**DATA PROVIDED:**

"""

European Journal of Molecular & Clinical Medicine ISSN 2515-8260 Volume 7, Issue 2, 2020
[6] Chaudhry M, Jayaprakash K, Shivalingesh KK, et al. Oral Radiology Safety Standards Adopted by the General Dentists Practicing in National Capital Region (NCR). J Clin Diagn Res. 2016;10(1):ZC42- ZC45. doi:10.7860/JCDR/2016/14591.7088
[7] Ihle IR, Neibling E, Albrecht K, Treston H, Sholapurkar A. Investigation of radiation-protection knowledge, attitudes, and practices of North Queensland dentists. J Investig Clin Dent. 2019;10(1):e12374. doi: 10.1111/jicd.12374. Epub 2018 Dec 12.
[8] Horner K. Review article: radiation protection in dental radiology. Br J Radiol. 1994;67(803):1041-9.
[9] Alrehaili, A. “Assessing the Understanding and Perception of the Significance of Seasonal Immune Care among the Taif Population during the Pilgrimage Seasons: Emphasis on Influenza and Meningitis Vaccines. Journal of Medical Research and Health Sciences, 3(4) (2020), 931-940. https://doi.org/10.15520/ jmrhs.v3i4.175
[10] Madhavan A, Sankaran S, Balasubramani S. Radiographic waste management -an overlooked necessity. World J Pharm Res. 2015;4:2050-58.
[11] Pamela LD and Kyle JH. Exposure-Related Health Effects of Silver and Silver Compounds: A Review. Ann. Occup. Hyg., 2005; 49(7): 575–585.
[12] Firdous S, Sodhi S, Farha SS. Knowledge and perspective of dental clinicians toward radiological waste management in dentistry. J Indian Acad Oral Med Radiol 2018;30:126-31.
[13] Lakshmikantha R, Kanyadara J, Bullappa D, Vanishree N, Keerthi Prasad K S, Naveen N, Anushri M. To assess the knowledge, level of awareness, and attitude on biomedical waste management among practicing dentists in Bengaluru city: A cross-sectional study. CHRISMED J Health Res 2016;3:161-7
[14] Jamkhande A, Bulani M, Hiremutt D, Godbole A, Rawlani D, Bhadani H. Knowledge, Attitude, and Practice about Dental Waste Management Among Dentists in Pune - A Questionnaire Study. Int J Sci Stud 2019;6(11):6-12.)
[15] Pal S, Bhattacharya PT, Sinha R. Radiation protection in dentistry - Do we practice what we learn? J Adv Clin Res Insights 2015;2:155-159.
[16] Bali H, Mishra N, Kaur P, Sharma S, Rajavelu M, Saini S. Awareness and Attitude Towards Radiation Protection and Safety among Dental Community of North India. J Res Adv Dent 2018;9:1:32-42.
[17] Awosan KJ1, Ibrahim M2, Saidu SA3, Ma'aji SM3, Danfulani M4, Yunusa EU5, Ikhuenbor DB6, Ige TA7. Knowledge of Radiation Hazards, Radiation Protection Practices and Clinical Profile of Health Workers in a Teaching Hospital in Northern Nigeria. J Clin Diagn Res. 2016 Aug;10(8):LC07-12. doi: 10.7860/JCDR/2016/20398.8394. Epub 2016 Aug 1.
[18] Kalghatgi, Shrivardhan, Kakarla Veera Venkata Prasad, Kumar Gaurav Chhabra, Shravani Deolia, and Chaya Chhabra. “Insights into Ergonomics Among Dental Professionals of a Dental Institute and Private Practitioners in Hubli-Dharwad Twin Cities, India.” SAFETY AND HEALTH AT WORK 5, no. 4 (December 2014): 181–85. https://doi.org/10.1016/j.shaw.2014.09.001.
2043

"""

**DIRECTIONS:** Copy out the records in full, matching every line character for character.

**WRITTEN ANSWER:**
European Journal of Molecular & Clinical Medicine ISSN 2515-8260 Volume 7, Issue 2, 2020
[6] Chaudhry M, Jayaprakash K, Shivalingesh KK, et al. Oral Radiology Safety Standards Adopted by the General Dentists Practicing in National Capital Region (NCR). J Clin Diagn Res. 2016;10(1):ZC42- ZC45. doi:10.7860/JCDR/2016/14591.7088
[7] Ihle IR, Neibling E, Albrecht K, Treston H, Sholapurkar A. Investigation of radiation-protection knowledge, attitudes, and practices of North Queensland dentists. J Investig Clin Dent. 2019;10(1):e12374. doi: 10.1111/jicd.12374. Epub 2018 Dec 12.
[8] Horner K. Review article: radiation protection in dental radiology. Br J Radiol. 1994;67(803):1041-9.
[9] Alrehaili, A. “Assessing the Understanding and Perception of the Significance of Seasonal Immune Care among the Taif Population during the Pilgrimage Seasons: Emphasis on Influenza and Meningitis Vaccines. Journal of Medical Research and Health Sciences, 3(4) (2020), 931-940. https://doi.org/10.15520/ jmrhs.v3i4.175
[10] Madhavan A, Sankaran S, Balasubramani S. Radiographic waste management -an overlooked necessity. World J Pharm Res. 2015;4:2050-58.
[11] Pamela LD and Kyle JH. Exposure-Related Health Effects of Silver and Silver Compounds: A Review. Ann. Occup. Hyg., 2005; 49(7): 575–585.
[12] Firdous S, Sodhi S, Farha SS. Knowledge and perspective of dental clinicians toward radiological waste management in dentistry. J Indian Acad Oral Med Radiol 2018;30:126-31.
[13] Lakshmikantha R, Kanyadara J, Bullappa D, Vanishree N, Keerthi Prasad K S, Naveen N, Anushri M. To assess the knowledge, level of awareness, and attitude on biomedical waste management among practicing dentists in Bengaluru city: A cross-sectional study. CHRISMED J Health Res 2016;3:161-7
[14] Jamkhande A, Bulani M, Hiremutt D, Godbole A, Rawlani D, Bhadani H. Knowledge, Attitude, and Practice about Dental Waste Management Among Dentists in Pune - A Questionnaire Study. Int J Sci Stud 2019;6(11):6-12.)
[15] Pal S, Bhattacharya PT, Sinha R. Radiation protection in dentistry - Do we practice what we learn? J Adv Clin Res Insights 2015;2:155-159.
[16] Bali H, Mishra N, Kaur P, Sharma S, Rajavelu M, Saini S. Awareness and Attitude Towards Radiation Protection and Safety among Dental Community of North India. J Res Adv Dent 2018;9:1:32-42.
[17] Awosan KJ1, Ibrahim M2, Saidu SA3, Ma'aji SM3, Danfulani M4, Yunusa EU5, Ikhuenbor DB6, Ige TA7. Knowledge of Radiation Hazards, Radiation Protection Practices and Clinical Profile of Health Workers in a Teaching Hospital in Northern Nigeria. J Clin Diagn Res. 2016 Aug;10(8):LC07-12. doi: 10.7860/JCDR/2016/20398.8394. Epub 2016 Aug 1.
[18] Kalghatgi, Shrivardhan, Kakarla Veera Venkata Prasad, Kumar Gaurav Chhabra, Shravani Deolia, and Chaya Chhabra. “Insights into Ergonomics Among Dental Professionals of a Dental Institute and Private Practitioners in Hubli-Dharwad Twin Cities, India.” SAFETY AND HEALTH AT WORK 5, no. 4 (December 2014): 181–85. https://doi.org/10.1016/j.shaw.2014.09.001.
2043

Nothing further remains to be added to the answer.